◆ **What is expected**: Beginning with the line that contains "their eighth straight", restate each line below through the final one exactly, and exclude the pictures.

◆ **Provided records**:
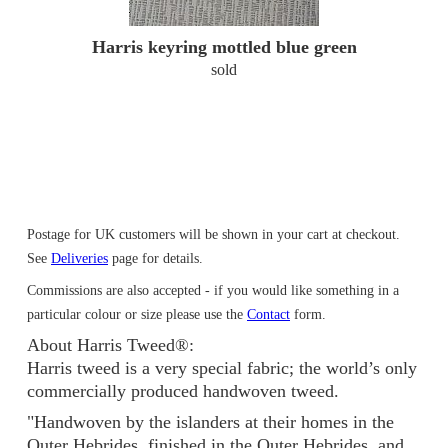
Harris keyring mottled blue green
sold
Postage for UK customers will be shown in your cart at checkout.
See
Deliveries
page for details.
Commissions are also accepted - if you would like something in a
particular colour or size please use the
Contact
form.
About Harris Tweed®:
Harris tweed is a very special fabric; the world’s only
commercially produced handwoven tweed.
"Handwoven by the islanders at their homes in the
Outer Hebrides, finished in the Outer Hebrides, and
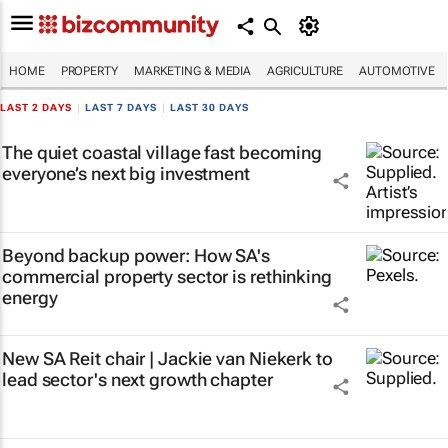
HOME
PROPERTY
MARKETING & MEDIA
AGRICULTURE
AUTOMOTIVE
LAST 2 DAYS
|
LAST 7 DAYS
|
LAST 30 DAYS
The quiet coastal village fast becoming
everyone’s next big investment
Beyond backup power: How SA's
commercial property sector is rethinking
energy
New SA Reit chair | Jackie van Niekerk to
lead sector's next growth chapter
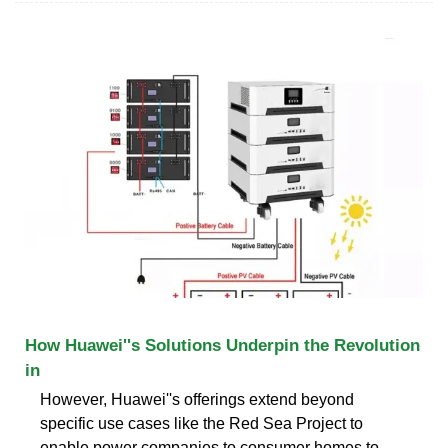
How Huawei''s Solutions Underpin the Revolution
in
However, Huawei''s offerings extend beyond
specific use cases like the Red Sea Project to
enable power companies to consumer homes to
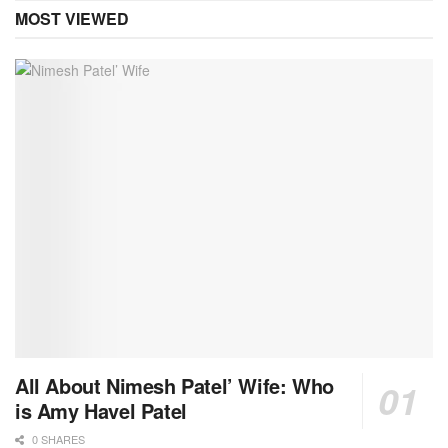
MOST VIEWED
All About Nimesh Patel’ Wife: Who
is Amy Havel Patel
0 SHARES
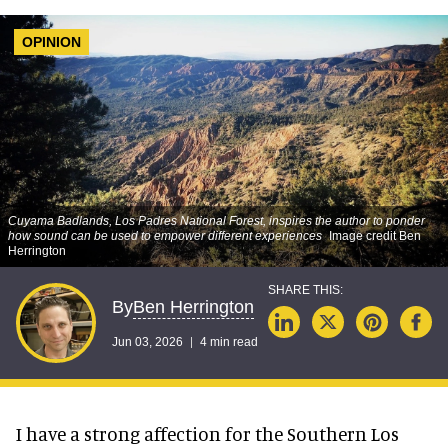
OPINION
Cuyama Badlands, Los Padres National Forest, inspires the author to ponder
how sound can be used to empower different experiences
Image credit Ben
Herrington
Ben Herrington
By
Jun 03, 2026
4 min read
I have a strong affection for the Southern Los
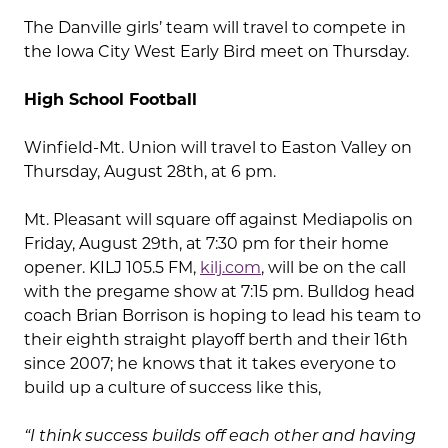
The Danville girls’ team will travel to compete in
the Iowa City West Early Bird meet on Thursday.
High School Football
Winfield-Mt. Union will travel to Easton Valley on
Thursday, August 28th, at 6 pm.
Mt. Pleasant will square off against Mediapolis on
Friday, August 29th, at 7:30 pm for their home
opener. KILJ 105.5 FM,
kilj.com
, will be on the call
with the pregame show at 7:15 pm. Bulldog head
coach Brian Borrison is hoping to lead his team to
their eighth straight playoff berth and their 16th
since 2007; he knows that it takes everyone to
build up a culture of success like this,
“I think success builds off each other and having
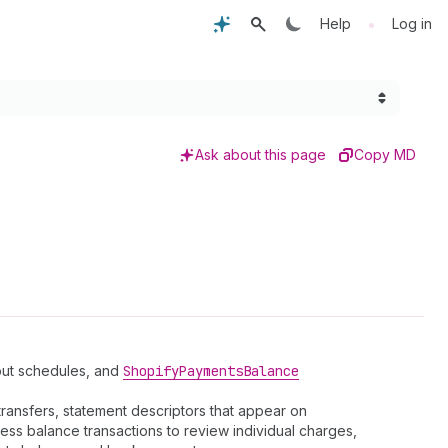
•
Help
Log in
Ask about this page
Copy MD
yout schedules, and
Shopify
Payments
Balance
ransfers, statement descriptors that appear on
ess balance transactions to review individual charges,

◆ **Your response**:
their eighth straight playoff berth and their 16th
since 2007; he knows that it takes everyone to
build up a culture of success like this,
“I think success builds off each other and having
•
Help
Log in
Ask about this page
Copy MD
yout schedules, and
Shopify
Payments
Balance
ransfers, statement descriptors that appear on
ess balance transactions to review individual charges,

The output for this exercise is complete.